__WRITTEN TASK__
Copy out all of the material below word for word, leaving out the pictures.

DATA IN THIS EXERCISE section start

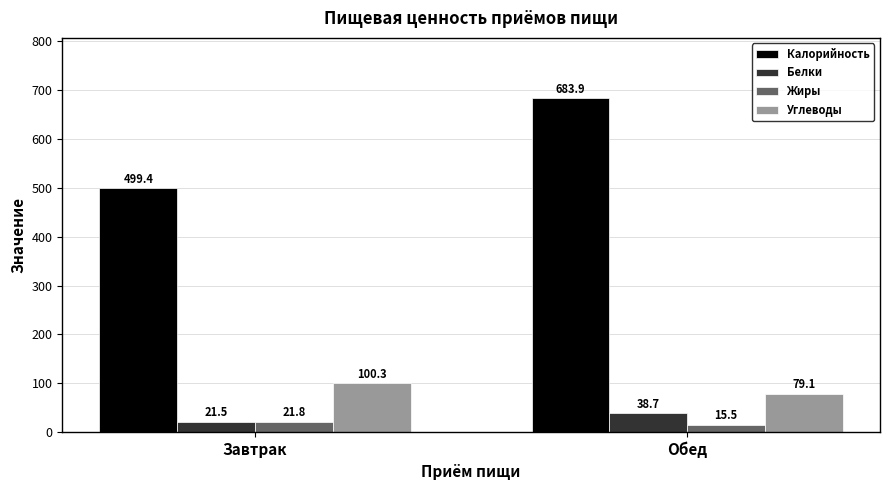

Which series has the widest spread of values?

Калорийность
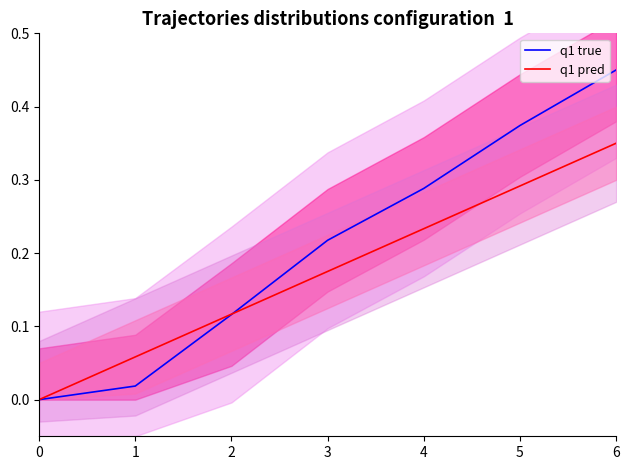

Reading left to right, extract all data points from this chart.

q1 true: 0.0	0.0	0.1	0.2	0.3	0.4	0.5
q1 pred: 0.0	0.1	0.1	0.2	0.2	0.3	0.3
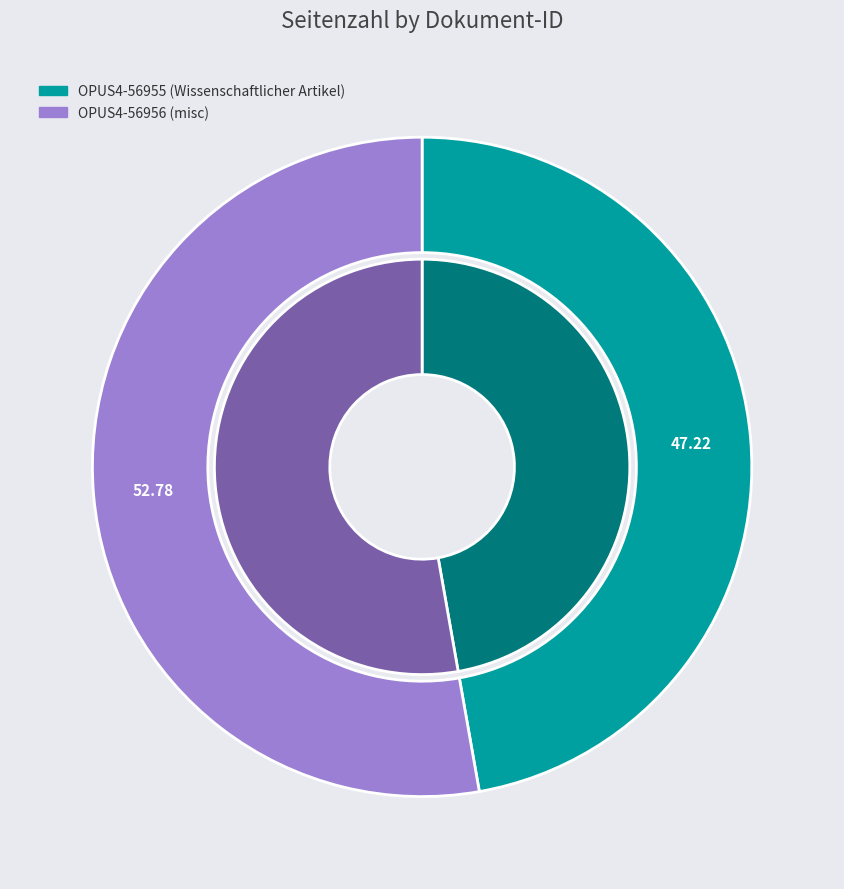

To the nearest percent, what is the difference between the OPUS4-56956 and OPUS4-56955 slice percentages?

6%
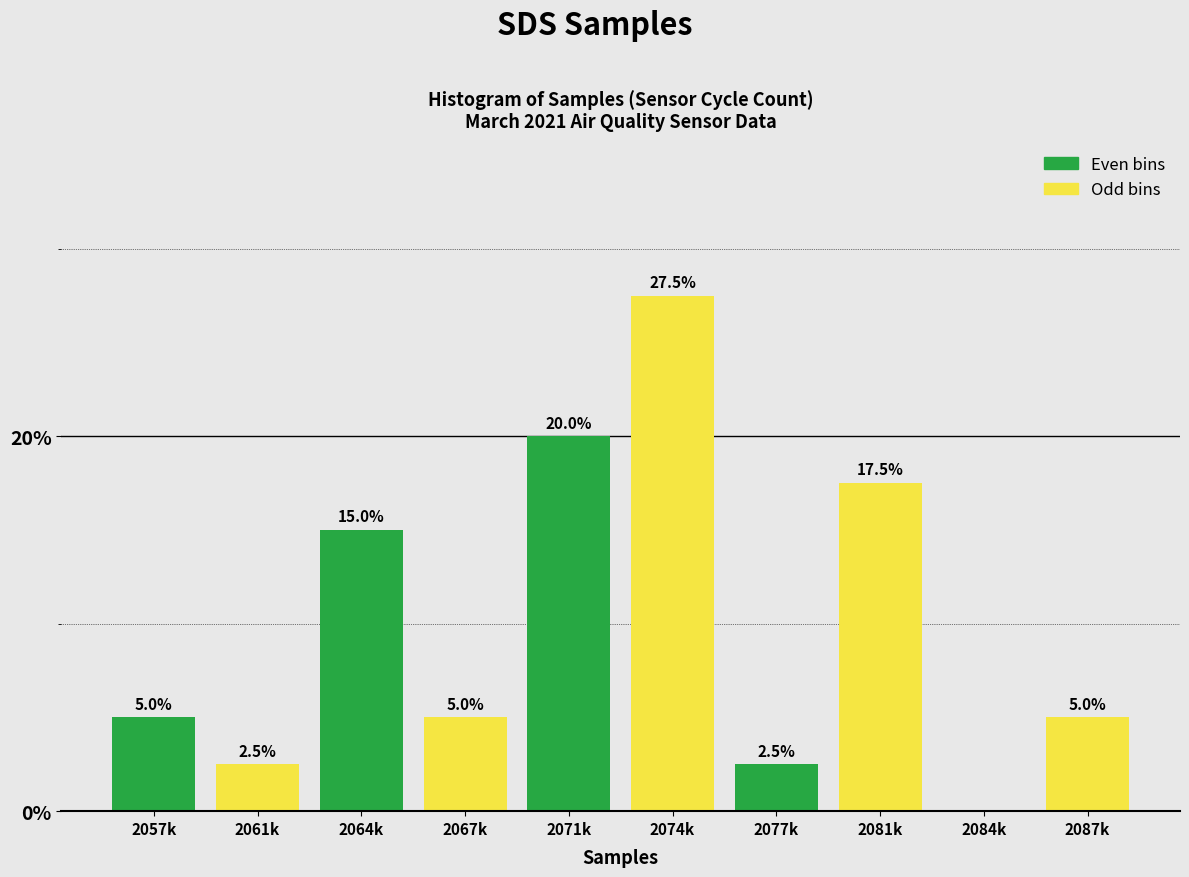

Reading left to right, transcribe all the data shown in this chart.

2057k=5.0	2061k=2.5	2064k=15.0	2067k=5.0	2071k=20.0	2074k=27.5	2077k=2.5	2081k=17.5	2084k=0.0	2087k=5.0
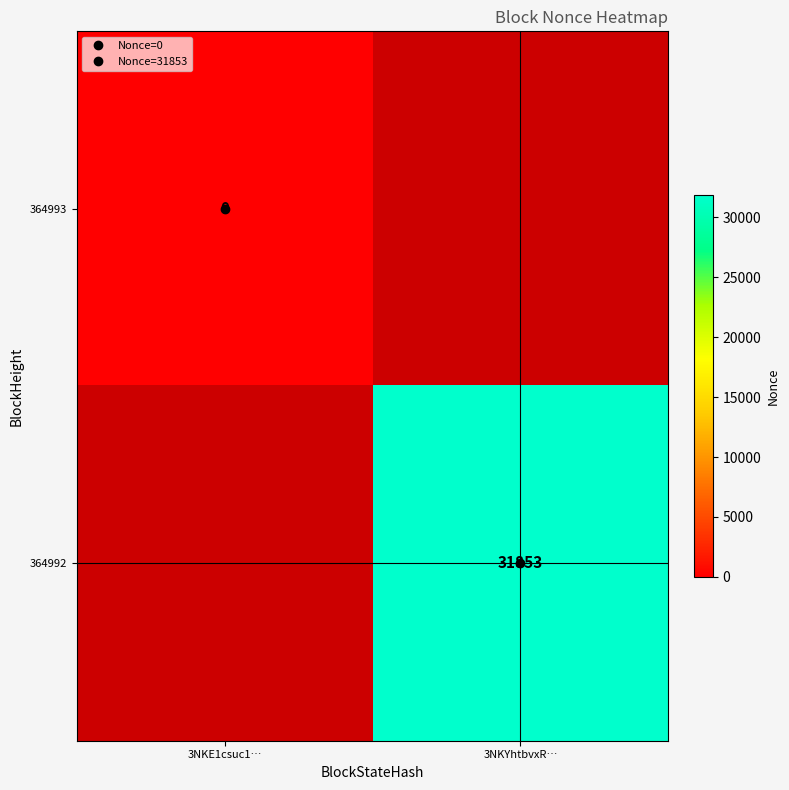

Count the number of categories in the chart.

2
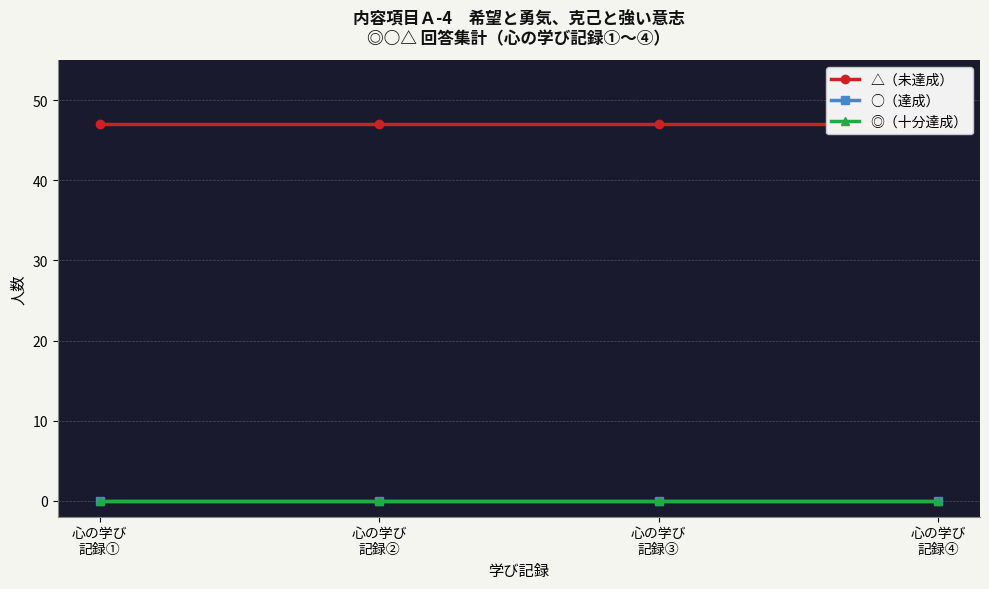

Which series has the largest total across all categories?

△（未達成）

DATA IN THIS EXERCISE section end

__EXERCISE RESULT__
Which series has the widest spread of values?

Калорийность

Reading left to right, extract all data points from this chart.

q1 true: 0.0	0.0	0.1	0.2	0.3	0.4	0.5
q1 pred: 0.0	0.1	0.1	0.2	0.2	0.3	0.3

To the nearest percent, what is the difference between the OPUS4-56956 and OPUS4-56955 slice percentages?

6%

Reading left to right, transcribe all the data shown in this chart.

2057k=5.0	2061k=2.5	2064k=15.0	2067k=5.0	2071k=20.0	2074k=27.5	2077k=2.5	2081k=17.5	2084k=0.0	2087k=5.0

Count the number of categories in the chart.

2

Which series has the largest total across all categories?

△（未達成）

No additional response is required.